Fine J D, Johnson L B, Cronce D, Wright J T, Leigh I M, McCollough M, Briggaman R A

机构信息

Department of Dermatology, School of Medicine, University of North Carolina, North Carolina Memorial Hospital, Chapel Hill 27514.

出版信息

J Invest Dermatol. 1993 Aug;101(2):232-6. doi: 10.1111/1523-1747.ep12364899.

Abstract

It has been recently shown that the presence of perinuclear "stellate bodies" within the epidermis in patients with a form of dominant dystrophic epidermolysis bullosa named "transient bullous dermolysis of the newborn" corresponds to collections of type VII collagen. To determine the temporal relationship of this unique immunohistochemical defect with course of clinical disease activity, we have longitudinally studied the expression of two epitopes of type VII collagen (LH 7:2; L3d) in nine patients in four such kindreds by immunofluorescence and immunoelectron microscopic technique. In every infant so studied at the time of active blistering, type VII collagen was detectable primarily within basilar and, to a lesser extent, suprabasilar keratinocytes.
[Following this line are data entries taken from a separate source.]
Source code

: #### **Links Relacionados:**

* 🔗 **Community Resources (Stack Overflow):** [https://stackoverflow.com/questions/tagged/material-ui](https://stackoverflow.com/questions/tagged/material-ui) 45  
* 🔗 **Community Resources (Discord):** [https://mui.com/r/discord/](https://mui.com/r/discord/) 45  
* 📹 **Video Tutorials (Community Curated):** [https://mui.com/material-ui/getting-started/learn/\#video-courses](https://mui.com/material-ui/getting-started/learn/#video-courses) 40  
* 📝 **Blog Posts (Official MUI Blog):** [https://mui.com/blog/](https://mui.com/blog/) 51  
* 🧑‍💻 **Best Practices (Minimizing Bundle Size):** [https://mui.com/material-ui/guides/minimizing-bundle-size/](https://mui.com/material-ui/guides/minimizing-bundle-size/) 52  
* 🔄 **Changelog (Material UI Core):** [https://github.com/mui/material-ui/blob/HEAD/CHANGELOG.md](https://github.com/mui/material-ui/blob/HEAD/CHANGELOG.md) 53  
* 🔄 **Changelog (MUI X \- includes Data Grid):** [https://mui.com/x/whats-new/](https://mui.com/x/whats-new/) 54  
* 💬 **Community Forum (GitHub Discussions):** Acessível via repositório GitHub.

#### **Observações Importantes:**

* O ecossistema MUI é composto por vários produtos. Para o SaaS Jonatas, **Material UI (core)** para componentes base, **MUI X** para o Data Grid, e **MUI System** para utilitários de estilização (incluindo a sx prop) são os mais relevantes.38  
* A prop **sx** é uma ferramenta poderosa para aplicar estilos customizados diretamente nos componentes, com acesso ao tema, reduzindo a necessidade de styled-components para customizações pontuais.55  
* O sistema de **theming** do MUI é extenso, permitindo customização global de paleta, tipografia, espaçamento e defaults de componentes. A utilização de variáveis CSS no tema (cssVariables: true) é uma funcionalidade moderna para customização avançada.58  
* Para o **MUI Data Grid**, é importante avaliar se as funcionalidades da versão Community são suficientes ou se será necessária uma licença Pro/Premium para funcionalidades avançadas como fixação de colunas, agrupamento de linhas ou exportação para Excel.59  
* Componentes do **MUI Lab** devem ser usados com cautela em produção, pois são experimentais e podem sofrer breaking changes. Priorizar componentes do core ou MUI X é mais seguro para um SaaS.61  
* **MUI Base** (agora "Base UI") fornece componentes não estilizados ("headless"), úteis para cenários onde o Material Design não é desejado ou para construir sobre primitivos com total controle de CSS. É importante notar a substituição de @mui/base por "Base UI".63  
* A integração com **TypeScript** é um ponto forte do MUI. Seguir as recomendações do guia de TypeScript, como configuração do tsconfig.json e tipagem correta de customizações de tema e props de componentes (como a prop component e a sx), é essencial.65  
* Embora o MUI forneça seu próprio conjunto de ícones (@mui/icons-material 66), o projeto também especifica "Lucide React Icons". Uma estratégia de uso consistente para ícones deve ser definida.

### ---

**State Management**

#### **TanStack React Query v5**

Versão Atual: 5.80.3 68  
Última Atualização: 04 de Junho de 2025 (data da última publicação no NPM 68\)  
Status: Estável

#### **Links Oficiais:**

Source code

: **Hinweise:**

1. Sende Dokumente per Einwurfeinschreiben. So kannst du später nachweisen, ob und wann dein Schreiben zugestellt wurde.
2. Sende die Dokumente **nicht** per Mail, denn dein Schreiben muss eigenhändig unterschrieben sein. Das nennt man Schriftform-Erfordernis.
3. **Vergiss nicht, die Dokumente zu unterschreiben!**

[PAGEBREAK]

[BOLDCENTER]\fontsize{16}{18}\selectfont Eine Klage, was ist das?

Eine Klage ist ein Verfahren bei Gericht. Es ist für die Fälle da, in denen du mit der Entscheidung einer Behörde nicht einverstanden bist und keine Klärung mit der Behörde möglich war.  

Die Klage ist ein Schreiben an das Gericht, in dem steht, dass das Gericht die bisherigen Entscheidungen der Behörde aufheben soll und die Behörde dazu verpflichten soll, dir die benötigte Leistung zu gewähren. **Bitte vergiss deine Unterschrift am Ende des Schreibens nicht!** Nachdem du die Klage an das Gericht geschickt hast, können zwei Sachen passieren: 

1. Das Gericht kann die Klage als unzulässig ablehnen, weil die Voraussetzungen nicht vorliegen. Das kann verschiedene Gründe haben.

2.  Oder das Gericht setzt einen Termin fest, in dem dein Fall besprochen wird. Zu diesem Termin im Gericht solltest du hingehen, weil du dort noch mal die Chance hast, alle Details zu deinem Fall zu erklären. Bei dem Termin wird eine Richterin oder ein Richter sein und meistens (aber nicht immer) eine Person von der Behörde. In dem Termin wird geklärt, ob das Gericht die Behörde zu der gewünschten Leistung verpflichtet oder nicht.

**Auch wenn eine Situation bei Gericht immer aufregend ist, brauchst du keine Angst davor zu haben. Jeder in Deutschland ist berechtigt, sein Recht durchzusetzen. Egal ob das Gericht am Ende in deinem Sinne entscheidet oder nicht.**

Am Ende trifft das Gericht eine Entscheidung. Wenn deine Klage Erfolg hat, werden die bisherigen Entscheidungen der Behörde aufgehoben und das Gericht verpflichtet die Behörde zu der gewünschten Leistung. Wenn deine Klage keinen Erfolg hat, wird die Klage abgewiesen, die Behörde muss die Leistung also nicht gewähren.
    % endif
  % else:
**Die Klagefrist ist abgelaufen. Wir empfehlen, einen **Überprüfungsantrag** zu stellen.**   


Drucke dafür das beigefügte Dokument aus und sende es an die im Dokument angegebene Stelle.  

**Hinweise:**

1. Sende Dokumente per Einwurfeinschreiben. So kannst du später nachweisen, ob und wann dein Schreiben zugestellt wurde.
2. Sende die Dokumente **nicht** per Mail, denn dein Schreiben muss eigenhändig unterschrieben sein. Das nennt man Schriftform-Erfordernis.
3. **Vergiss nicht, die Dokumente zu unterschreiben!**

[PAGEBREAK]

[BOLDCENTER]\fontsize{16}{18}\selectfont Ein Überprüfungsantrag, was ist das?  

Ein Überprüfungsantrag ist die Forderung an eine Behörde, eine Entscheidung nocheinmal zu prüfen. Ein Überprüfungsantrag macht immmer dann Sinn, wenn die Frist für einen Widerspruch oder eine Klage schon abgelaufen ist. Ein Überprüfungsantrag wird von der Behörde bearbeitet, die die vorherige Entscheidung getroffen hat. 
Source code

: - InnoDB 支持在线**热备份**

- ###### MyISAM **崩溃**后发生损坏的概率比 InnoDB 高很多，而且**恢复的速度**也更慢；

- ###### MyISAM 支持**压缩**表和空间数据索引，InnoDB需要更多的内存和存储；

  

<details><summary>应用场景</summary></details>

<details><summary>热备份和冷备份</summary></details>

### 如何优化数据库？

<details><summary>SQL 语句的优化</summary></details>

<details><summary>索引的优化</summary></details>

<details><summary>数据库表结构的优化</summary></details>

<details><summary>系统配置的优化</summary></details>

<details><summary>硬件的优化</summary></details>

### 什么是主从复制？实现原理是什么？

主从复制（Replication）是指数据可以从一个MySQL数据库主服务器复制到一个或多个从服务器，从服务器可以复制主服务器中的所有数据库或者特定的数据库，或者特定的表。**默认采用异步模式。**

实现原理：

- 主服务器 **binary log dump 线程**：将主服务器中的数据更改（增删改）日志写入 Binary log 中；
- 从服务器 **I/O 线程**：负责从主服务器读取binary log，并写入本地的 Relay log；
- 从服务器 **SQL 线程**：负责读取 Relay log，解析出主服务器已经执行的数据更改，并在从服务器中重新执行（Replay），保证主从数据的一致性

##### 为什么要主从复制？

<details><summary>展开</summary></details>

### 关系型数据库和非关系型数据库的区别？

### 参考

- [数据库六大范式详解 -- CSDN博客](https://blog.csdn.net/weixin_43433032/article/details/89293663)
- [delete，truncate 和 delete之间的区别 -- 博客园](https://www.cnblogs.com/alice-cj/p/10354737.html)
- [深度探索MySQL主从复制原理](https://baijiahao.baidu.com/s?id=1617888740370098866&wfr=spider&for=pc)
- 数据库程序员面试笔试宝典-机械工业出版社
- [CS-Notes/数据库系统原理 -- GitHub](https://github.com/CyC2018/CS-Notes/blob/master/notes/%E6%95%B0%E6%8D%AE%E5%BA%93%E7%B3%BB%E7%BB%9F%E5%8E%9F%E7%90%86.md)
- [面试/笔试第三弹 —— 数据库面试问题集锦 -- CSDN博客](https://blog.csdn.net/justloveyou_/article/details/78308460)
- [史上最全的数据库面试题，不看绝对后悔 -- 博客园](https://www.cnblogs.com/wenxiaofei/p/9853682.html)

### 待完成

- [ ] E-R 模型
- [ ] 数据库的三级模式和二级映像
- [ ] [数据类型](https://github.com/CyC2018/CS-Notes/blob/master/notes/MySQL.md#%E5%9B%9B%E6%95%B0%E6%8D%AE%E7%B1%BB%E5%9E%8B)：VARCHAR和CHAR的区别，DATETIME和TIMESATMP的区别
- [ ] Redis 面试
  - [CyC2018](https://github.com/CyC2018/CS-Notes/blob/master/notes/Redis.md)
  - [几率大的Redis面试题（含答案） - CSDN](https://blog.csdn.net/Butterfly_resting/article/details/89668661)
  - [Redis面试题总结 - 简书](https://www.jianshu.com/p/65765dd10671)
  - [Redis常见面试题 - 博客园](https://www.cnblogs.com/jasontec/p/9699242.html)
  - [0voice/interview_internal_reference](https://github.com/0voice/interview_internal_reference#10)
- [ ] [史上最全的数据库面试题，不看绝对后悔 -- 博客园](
In contrast, type VII collagen was detectable solely in linear array along the dermoepidermal junction in skin from each patient following complete cessation or at least marked diminution of visible clinical disease activity. These findings support the hypothesis that the temporary mechanical fragility and blistering of the skin in infants with this rare subset of dominant dystrophic epidermolysis bullosa reflect the presence of reduced amounts of type VII collagen along the dermoepidermal junction, and that this diminution may be the result of either a delay in transport and integration of type VII collagen from basilar keratinocytes into the skin basement membrane or excessive phagocytosis of type VII collagen.